Впрочем, подобные экстравагантности – тоже в духе Вильгельма, в духе нашего родного городка, где в школьные годы мы втягивали своих одноклассников в «войны между Римом и Византией». Бог знает, как нам такое взбрело в голову. Хотелось, конечно, чего-нибудь этакого, до чего другие наверняка не додумаются. Обычное – ковбои и индейцы – уже надоело.
В старших классах гимназии, когда наша с Вильгельмом любовь достигла зенита, его матушка каждый раз встречала меня словами: «А, вот и зятек пришел!»

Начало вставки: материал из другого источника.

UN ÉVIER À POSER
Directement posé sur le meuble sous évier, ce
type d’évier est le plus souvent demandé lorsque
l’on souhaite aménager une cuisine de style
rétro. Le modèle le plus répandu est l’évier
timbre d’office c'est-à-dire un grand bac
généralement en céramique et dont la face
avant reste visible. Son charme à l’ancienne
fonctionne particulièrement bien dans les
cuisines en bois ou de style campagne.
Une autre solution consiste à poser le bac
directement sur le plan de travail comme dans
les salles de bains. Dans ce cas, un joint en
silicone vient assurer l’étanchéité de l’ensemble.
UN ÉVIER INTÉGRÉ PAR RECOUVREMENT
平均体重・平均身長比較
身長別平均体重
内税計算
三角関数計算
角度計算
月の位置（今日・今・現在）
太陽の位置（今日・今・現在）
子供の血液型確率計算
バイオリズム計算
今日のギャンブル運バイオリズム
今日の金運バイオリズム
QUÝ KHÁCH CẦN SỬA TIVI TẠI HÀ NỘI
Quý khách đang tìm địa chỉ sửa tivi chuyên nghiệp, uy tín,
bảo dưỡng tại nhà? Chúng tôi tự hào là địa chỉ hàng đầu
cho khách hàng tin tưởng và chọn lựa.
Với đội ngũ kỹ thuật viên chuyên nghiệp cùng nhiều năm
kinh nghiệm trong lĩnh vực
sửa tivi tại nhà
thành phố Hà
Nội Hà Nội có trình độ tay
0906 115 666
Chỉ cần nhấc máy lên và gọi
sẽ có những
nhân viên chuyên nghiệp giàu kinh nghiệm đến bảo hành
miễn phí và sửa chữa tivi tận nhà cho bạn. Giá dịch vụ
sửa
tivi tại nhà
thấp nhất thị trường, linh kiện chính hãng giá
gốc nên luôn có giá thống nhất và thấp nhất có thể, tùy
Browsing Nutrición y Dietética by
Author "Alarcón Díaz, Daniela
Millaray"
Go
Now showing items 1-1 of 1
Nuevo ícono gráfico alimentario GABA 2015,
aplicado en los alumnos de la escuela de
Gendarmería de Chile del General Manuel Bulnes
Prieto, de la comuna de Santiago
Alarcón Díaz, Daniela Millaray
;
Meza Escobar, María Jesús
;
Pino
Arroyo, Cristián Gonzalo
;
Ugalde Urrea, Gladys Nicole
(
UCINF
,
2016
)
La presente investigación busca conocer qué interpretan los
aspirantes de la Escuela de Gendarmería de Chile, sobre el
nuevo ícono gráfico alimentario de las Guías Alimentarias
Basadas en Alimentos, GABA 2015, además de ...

Мы ничего не боялись. В своей Люнебургской пустоши, отрезанной от мира, мы и не ощущали дискриминации, и даже не слыхали о ней. Никто из соседей при нас не упоминал, что бывает запретная любовь. Мы делили на двоих одну подружку, Сабину, которой оба в конце концов изменили – друг с другом. Как мы узнали позже, для нее это стало душевной травмой. Вильгельму нравились куртки-«аляски» с капюшоном, опушенным искусственным мехом, зеленые; мне – такие же, но голубые. Мы не могли вместе ездить на мотоцикле, потому что, стоило нам прижаться друг к другу, начинали смеяться. Он покупал все новейшие пластинки Сантаны и Лу Рида[22], на школьных вечеринках мы пили – вперемешку – пиво, вишневку и яичный ликер. Вильгельм больше, чем я, увлекался травкой. Он ее сам выращивал. А сушили мы ее на электроплитке, в кухне его родителей. Они пили кофе с гостями, наверху, даже не подозревая, что их хорошее настроение как-то связано с тем, что происходит на кухне.
– Что вы там опять затеяли? Вонь какая!
– Сушим растения для занятий по биологии.
* * *
На чердаке старого фахверкового здания, где жил Вильгельм, хранилось (в развернутом виде) имперское военное знамя. Аполлония, девяностолетняя прабабка моего друга, обложившись войлочными подушками, охраняла свою постель и дом, еженедельно перераспределяла доли будущих наследников, а знамя это держала «на всякий случай».
Вильгельм и я влюбились друг в друга, когда вместе купались в котловане, заполненном дождевой водой. Впервые соприкоснувшись, мы поклялись никогда не целоваться, «потому что это противно». Нашей клятвы хватило ровно на два дня.
После ночей, проведенных у него, я по пожарной лестнице и по выступу крыши незаметно возвращался в свою спальню. Учителя и родственники считали нас «неразлучными друзьями». Остальные помалкивали. Мы же пользовались протестантской невозмутимостью обитателей здешних мест, проистекавшей из ощущения, что все вообще «суетно и бренно».
Вместе мы совращали – всегда по инициативе Вильгельма – молодых учителей-практикантов и только что приступивших к медицинской практике врачей, которых судьба на время забрасывала в наши края (в основном из Геттингенского университета). Мы вежливо приглашали этих молодых людей «зайти на чашечку чая». Преподаватели, приезжавшие сюда по обмену, как и наивные анестезиологи, охотно принимали приглашение. Они дружелюбно-неуверенно переступали порог Вильгельмовой комнаты, не подозревая, что мы уже смазали замочную скважину кремом «Нивея». Во время чаепития Вильгельм, улучив момент, неслышно поворачивал ключ в двери и через некоторое время говорил, скажем: «А впрочем, мистер Болдуин, вы отсюда не выйдете, не поцеловав прежде нас обоих».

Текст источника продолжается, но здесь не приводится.